Famous or interesting people of Camden, NJ throughout the years.
Edward N. Cohn
Edward Cohn had partnered with Joseph E. Roberts, president of the West Jersey Railroad Company. He would later also partner with George Holl. The Roberts and Cohn real estate firm was located at 105 Market Street.
Lindley M. Garrison
Lindley M. Garrision entered the cabinet of President Woodrow Wilson on March 5, 1913, serving as secretary of war until February 10, 1916. Garrison and Wilson never fit well together. Garrison was much more willing to intervene militarily overseas than was the President.
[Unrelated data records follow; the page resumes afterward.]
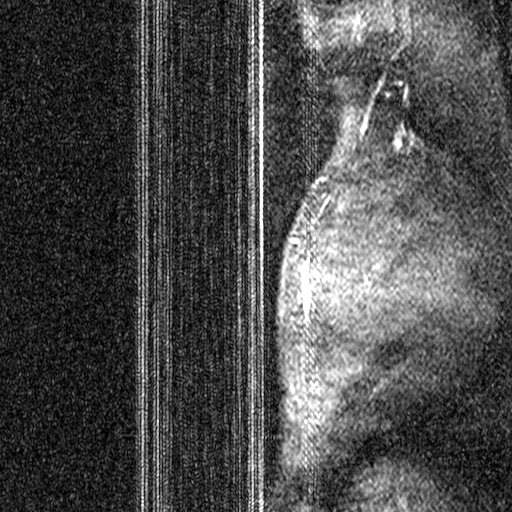
Breast MRI (dynamic contrast-enhanced), one sagittal slice; position 36 of 44 along the scan axis; dynamic contrast-enhanced study with each time point stored as its own series, time point 2 of 3 at this slice position (early post-contrast, ordered by acquisition time); 1.5 T; TE 4.5 ms, TR 11 ms; 3 mm slice thickness; 512 × 512 image matrix. Female patient, age 44 years. Case-level facts recorded for this patient, not image findings: setting: breast cancer imaged before/during neoadjuvant chemotherapy; receptor status: HR-positive, HER2-negative.
Outlined on this slice (semi-automatically segmented with operator editing):
- analysis volume of interest (the breast-tissue region the enhancement analysis was run in; not a lesion): box from (x=206, y=164) to (x=319, y=299) px
- tumour enhancement mask (voxels above the 90 % enhancement threshold inside the analysis volume of interest): (x=260, y=165)–(x=314, y=272)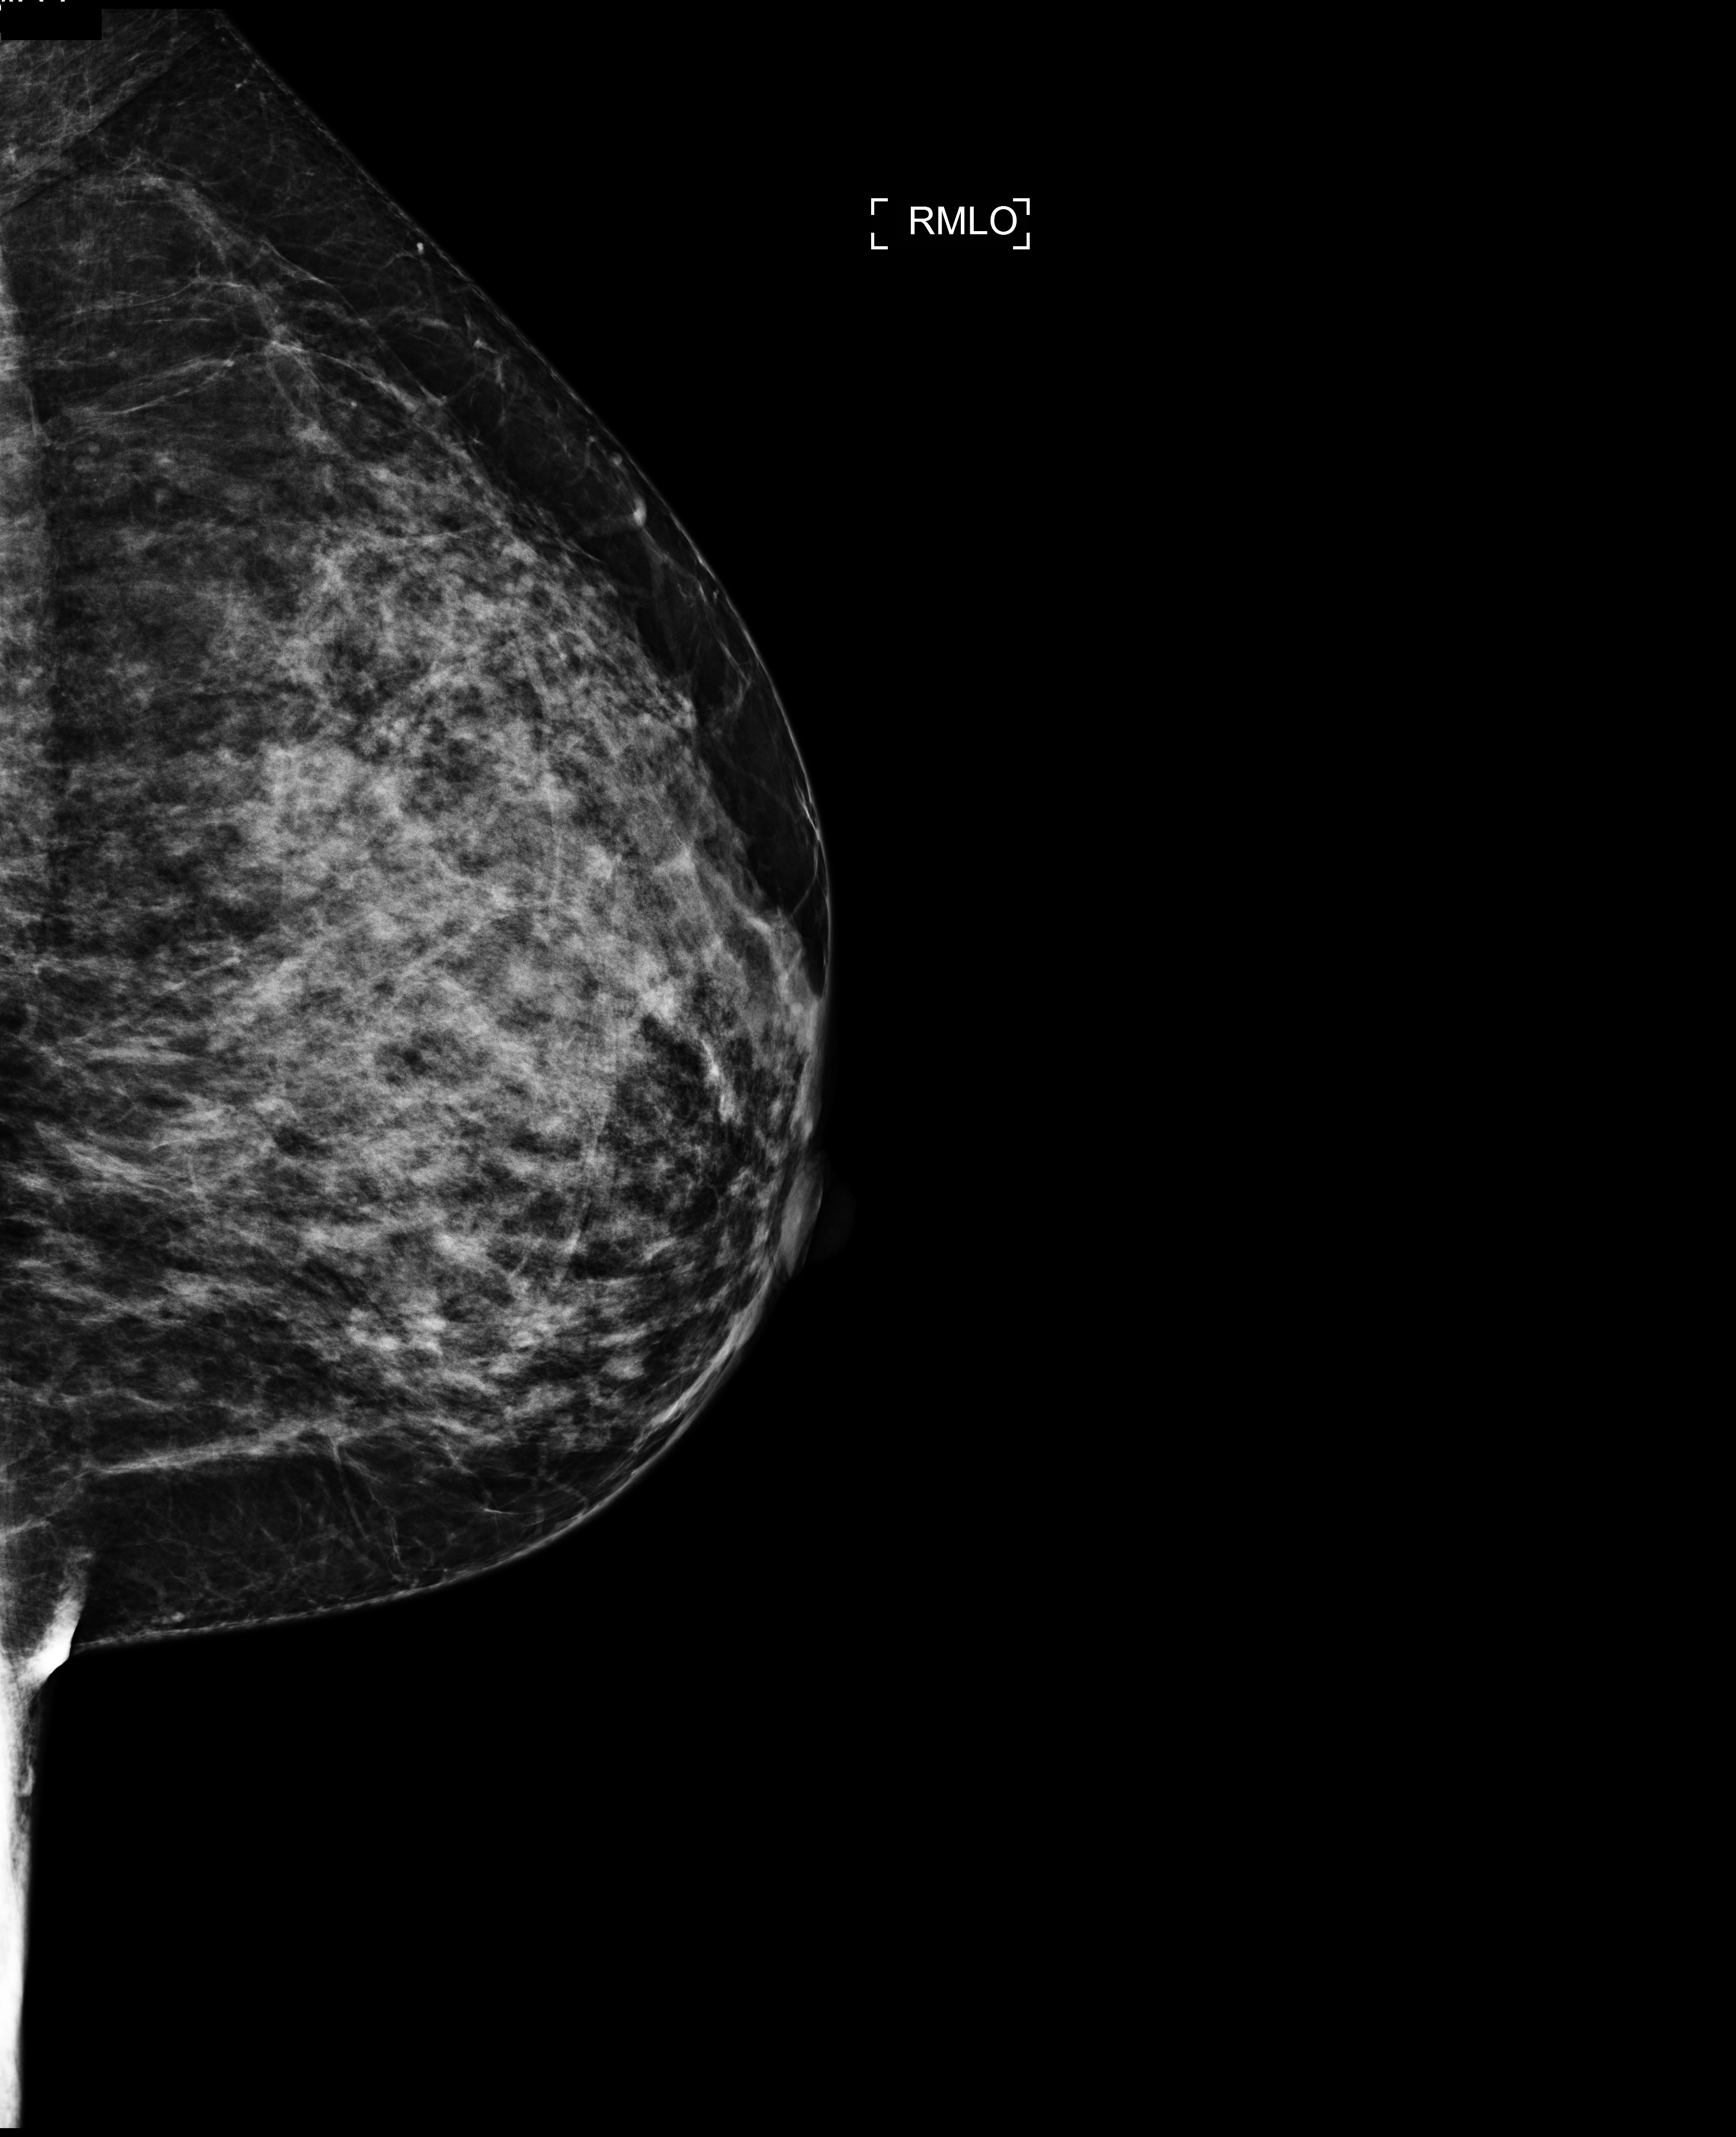
Screening examination. Patient: female, 43 years.
Image type: full-field digital mammogram. Breast: right. Projection: medio-lateral oblique projection.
In September of 1907 he helped launch Woodrow Wilson’s political career by helping Wilson gain the nomination for New Jersey governor. On April 28, 1908 he was named as a Delegate-at-Large to the national Democrat convention.
Morris J. Steelman
Morris Steelman became one of the best sandlot baseball players in South Jersey in the 1890s. He went on to have a long career as a professional baseball player, then became a policeman in Camden, New Jersey.
Isaac Anderson was primarily known as a Camden Firefighter from 1872 to around 1888, suffering an injury. He also worked for the Pennsylvania Railroad and as a stable boss.
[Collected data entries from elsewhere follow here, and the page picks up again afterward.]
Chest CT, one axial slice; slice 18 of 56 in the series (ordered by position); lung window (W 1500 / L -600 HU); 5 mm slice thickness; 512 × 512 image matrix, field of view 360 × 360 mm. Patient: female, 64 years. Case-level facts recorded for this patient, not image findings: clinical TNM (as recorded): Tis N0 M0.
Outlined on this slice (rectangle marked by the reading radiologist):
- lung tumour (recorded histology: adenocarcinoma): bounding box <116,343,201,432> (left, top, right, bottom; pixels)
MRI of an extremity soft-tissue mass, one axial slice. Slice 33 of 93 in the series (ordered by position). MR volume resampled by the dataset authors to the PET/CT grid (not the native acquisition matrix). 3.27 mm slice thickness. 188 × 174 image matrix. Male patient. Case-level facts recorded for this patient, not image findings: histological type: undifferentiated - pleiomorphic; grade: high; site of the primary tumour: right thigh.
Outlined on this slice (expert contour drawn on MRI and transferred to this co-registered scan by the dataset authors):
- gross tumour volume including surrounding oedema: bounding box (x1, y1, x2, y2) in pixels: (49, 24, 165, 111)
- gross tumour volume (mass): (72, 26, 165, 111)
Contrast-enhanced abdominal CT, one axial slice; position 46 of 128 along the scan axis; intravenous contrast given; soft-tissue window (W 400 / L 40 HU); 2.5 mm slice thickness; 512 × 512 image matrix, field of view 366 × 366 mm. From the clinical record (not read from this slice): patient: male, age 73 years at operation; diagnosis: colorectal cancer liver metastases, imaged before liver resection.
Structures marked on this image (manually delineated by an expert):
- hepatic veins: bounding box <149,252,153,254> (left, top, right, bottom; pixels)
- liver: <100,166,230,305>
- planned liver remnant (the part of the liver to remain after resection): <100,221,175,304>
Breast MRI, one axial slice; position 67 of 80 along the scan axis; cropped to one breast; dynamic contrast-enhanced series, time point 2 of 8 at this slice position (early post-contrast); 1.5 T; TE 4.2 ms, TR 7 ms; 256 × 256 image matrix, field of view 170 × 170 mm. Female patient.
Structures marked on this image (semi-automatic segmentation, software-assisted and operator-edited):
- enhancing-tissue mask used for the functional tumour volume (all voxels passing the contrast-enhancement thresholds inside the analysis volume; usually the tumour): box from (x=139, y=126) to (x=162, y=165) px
Herbert Anderson was a respected Camden police officer who served in the National Guard and U.S. Army after working as a wiper in an engine house.
Stephen Decatur Button
Stephen Button designed many well-known buildings and also the Richard Fetters School, Mickle School, the 1st Presbyterian and 2nd Presbyterian churches in Camden.
V. McClellan Fulton
V. McCLELLAN FULTON was born in Maryland around 1884. He had his first Studebaker dealership in 1909, and married at the age of 27. Known as “Mac” Fulton, he operated a Studebaker automobile agency in Camden for at least 30 years.
Charles T. Humes, Jr.
Charles T. Humes was a police captain for the Camden Police Department, as well as a reporter and columnist for the Courier-Post.
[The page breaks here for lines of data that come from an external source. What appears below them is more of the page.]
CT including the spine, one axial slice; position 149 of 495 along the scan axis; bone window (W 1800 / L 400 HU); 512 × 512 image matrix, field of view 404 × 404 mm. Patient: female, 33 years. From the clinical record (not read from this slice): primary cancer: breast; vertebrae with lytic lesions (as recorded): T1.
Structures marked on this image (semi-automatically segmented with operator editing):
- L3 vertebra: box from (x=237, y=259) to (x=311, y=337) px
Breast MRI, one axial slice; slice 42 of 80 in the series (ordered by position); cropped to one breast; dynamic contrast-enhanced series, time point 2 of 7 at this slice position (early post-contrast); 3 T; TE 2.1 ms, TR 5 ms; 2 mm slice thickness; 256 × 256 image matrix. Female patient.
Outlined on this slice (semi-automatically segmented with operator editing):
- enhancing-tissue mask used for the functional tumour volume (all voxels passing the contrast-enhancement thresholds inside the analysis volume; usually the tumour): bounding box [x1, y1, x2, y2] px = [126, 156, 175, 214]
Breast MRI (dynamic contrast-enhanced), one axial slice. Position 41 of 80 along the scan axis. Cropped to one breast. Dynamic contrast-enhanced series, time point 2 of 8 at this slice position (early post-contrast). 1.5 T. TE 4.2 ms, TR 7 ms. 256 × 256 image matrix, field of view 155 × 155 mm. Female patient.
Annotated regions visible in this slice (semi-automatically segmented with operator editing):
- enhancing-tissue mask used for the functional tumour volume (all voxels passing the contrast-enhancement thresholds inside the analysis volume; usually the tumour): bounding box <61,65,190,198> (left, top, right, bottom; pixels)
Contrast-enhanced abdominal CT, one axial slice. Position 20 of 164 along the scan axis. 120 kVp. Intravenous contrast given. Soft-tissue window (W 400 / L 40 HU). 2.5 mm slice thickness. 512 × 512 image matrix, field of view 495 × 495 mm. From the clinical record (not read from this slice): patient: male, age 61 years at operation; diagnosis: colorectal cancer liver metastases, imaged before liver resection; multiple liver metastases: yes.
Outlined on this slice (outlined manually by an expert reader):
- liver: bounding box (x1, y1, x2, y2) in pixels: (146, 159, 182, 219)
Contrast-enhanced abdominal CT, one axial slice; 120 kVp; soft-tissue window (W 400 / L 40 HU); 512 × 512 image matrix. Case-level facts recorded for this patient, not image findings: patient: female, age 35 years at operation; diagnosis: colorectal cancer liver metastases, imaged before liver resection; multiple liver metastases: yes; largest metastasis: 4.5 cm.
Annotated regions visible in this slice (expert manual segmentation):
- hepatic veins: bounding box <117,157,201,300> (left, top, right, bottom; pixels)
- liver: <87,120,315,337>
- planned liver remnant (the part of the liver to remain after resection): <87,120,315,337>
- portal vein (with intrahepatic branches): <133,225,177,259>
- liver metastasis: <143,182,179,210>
Stephen Parsons owned a number of hotels in Camden and was a prominent member of the city in the mid-1800’s. He was an active member of the Independent Order of Odd Fellows.
Skylar served for ten years under the Camden Police Mounted Unit before he was retired as a Rutgers University Mounted Patrol, which is the only student-run mounted unit in the nation. He was a familiar sight all around Camden and in his second career, in and around the Rutgers campus on Penn Street west of North Fifth.